(Saved entries)
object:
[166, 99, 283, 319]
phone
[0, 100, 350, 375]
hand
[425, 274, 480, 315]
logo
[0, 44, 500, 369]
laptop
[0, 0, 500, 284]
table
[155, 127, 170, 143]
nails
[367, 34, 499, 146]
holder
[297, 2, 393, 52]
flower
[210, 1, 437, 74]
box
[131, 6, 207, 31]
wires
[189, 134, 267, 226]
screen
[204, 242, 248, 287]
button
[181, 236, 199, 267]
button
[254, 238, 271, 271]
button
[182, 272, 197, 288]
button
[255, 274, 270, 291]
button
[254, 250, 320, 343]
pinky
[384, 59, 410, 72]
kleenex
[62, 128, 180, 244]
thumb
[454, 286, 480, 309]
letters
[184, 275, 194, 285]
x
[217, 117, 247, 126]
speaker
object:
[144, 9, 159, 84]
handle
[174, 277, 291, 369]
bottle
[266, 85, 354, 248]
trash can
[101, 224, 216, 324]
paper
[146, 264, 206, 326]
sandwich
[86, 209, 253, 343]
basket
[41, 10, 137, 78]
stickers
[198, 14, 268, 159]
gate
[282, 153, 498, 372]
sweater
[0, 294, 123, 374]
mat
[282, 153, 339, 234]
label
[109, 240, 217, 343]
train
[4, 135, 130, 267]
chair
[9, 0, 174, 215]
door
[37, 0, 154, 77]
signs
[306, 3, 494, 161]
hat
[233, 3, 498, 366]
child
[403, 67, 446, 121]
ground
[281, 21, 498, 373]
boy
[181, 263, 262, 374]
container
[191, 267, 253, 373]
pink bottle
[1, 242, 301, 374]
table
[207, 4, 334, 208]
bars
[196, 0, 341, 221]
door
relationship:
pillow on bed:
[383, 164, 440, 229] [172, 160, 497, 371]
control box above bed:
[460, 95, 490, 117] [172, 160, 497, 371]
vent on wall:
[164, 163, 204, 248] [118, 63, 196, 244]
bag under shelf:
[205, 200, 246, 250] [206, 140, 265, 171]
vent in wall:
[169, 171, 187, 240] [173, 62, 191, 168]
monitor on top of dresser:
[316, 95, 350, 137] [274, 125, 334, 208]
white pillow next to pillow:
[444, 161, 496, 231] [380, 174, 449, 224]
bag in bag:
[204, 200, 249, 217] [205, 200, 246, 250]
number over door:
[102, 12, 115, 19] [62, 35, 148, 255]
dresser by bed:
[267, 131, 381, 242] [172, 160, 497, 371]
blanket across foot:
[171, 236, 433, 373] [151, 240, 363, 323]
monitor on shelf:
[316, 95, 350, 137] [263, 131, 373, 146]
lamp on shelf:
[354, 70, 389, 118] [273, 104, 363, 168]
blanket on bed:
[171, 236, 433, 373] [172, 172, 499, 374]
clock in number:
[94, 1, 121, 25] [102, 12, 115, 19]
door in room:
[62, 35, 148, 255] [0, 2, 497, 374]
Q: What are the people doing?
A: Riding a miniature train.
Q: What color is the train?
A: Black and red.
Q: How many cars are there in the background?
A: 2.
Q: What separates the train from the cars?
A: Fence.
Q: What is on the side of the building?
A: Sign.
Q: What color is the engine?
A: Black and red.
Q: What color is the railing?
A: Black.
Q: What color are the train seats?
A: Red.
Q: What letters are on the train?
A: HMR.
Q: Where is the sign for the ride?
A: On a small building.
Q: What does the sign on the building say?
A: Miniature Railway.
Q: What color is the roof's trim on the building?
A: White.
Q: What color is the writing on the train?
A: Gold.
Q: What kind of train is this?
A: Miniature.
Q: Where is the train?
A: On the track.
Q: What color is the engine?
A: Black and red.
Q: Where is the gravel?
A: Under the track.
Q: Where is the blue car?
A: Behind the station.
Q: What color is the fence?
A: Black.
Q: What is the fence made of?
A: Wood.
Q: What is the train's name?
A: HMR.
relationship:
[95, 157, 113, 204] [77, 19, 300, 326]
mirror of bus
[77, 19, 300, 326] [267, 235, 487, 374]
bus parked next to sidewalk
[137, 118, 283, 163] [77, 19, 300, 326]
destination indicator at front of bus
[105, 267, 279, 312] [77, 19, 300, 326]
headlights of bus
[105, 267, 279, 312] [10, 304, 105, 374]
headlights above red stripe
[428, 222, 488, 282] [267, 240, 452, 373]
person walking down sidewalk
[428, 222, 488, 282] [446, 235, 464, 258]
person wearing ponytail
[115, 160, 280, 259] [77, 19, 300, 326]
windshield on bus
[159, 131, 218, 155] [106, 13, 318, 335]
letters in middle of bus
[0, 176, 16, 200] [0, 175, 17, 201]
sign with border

== Description of the task ==
Rewrite all of the records above as a numbered list with one line per item, leaving out any blank lines.

== Task output ==
1. object:
2. [166, 99, 283, 319]
3. phone
4. [0, 100, 350, 375]
5. hand
6. [425, 274, 480, 315]
7. logo
8. [0, 44, 500, 369]
9. laptop
10. [0, 0, 500, 284]
11. table
12. [155, 127, 170, 143]
13. nails
14. [367, 34, 499, 146]
15. holder
16. [297, 2, 393, 52]
17. flower
18. [210, 1, 437, 74]
19. box
20. [131, 6, 207, 31]
21. wires
22. [189, 134, 267, 226]
23. screen
24. [204, 242, 248, 287]
25. button
26. [181, 236, 199, 267]
27. button
28. [254, 238, 271, 271]
29. button
30. [182, 272, 197, 288]
31. button
32. [255, 274, 270, 291]
33. button
34. [254, 250, 320, 343]
35. pinky
36. [384, 59, 410, 72]
37. kleenex
38. [62, 128, 180, 244]
39. thumb
40. [454, 286, 480, 309]
41. letters
42. [184, 275, 194, 285]
43. x
44. [217, 117, 247, 126]
45. speaker
46. object:
47. [144, 9, 159, 84]
48. handle
49. [174, 277, 291, 369]
50. bottle
51. [266, 85, 354, 248]
52. trash can
53. [101, 224, 216, 324]
54. paper
55. [146, 264, 206, 326]
56. sandwich
57. [86, 209, 253, 343]
58. basket
59. [41, 10, 137, 78]
60. stickers
61. [198, 14, 268, 159]
62. gate
63. [282, 153, 498, 372]
64. sweater
65. [0, 294, 123, 374]
66. mat
67. [282, 153, 339, 234]
68. label
69. [109, 240, 217, 343]
70. train
71. [4, 135, 130, 267]
72. chair
73. [9, 0, 174, 215]
74. door
75. [37, 0, 154, 77]
76. signs
77. [306, 3, 494, 161]
78. hat
79. [233, 3, 498, 366]
80. child
81. [403, 67, 446, 121]
82. ground
83. [281, 21, 498, 373]
84. boy
85. [181, 263, 262, 374]
86. container
87. [191, 267, 253, 373]
88. pink bottle
89. [1, 242, 301, 374]
90. table
91. [207, 4, 334, 208]
92. bars
93. [196, 0, 341, 221]
94. door
95. relationship:
96. pillow on bed:
97. [383, 164, 440, 229] [172, 160, 497, 371]
98. control box above bed:
99. [460, 95, 490, 117] [172, 160, 497, 371]
100. vent on wall:
101. [164, 163, 204, 248] [118, 63, 196, 244]
102. bag under shelf:
103. [205, 200, 246, 250] [206, 140, 265, 171]
104. vent in wall:
105. [169, 171, 187, 240] [173, 62, 191, 168]
106. monitor on top of dresser:
107. [316, 95, 350, 137] [274, 125, 334, 208]
108. white pillow next to pillow:
109. [444, 161, 496, 231] [380, 174, 449, 224]
110. bag in bag:
111. [204, 200, 249, 217] [205, 200, 246, 250]
112. number over door:
113. [102, 12, 115, 19] [62, 35, 148, 255]
114. dresser by bed:
115. [267, 131, 381, 242] [172, 160, 497, 371]
116. blanket across foot:
117. [171, 236, 433, 373] [151, 240, 363, 323]
118. monitor on shelf:
119. [316, 95, 350, 137] [263, 131, 373, 146]
120. lamp on shelf:
121. [354, 70, 389, 118] [273, 104, 363, 168]
122. blanket on bed:
123. [171, 236, 433, 373] [172, 172, 499, 374]
124. clock in number:
125. [94, 1, 121, 25] [102, 12, 115, 19]
126. door in room:
127. [62, 35, 148, 255] [0, 2, 497, 374]
128. Q: What are the people doing?
129. A: Riding a miniature train.
130. Q: What color is the train?
131. A: Black and red.
132. Q: How many cars are there in the background?
133. A: 2.
134. Q: What separates the train from the cars?
135. A: Fence.
136. Q: What is on the side of the building?
137. A: Sign.
138. Q: What color is the engine?
139. A: Black and red.
140. Q: What color is the railing?
141. A: Black.
142. Q: What color are the train seats?
143. A: Red.
144. Q: What letters are on the train?
145. A: HMR.
146. Q: Where is the sign for the ride?
147. A: On a small building.
148. Q: What does the sign on the building say?
149. A: Miniature Railway.
150. Q: What color is the roof's trim on the building?
151. A: White.
152. Q: What color is the writing on the train?
153. A: Gold.
154. Q: What kind of train is this?
155. A: Miniature.
156. Q: Where is the train?
157. A: On the track.
158. Q: What color is the engine?
159. A: Black and red.
160. Q: Where is the gravel?
161. A: Under the track.
162. Q: Where is the blue car?
163. A: Behind the station.
164. Q: What color is the fence?
165. A: Black.
166. Q: What is the fence made of?
167. A: Wood.
168. Q: What is the train's name?
169. A: HMR.
170. relationship:
171. [95, 157, 113, 204] [77, 19, 300, 326]
172. mirror of bus
173. [77, 19, 300, 326] [267, 235, 487, 374]
174. bus parked next to sidewalk
175. [137, 118, 283, 163] [77, 19, 300, 326]
176. destination indicator at front of bus
177. [105, 267, 279, 312] [77, 19, 300, 326]
178. headlights of bus
179. [105, 267, 279, 312] [10, 304, 105, 374]
180. headlights above red stripe
181. [428, 222, 488, 282] [267, 240, 452, 373]
182. person walking down sidewalk
183. [428, 222, 488, 282] [446, 235, 464, 258]
184. person wearing ponytail
185. [115, 160, 280, 259] [77, 19, 300, 326]
186. windshield on bus
187. [159, 131, 218, 155] [106, 13, 318, 335]
188. letters in middle of bus
189. [0, 176, 16, 200] [0, 175, 17, 201]
190. sign with border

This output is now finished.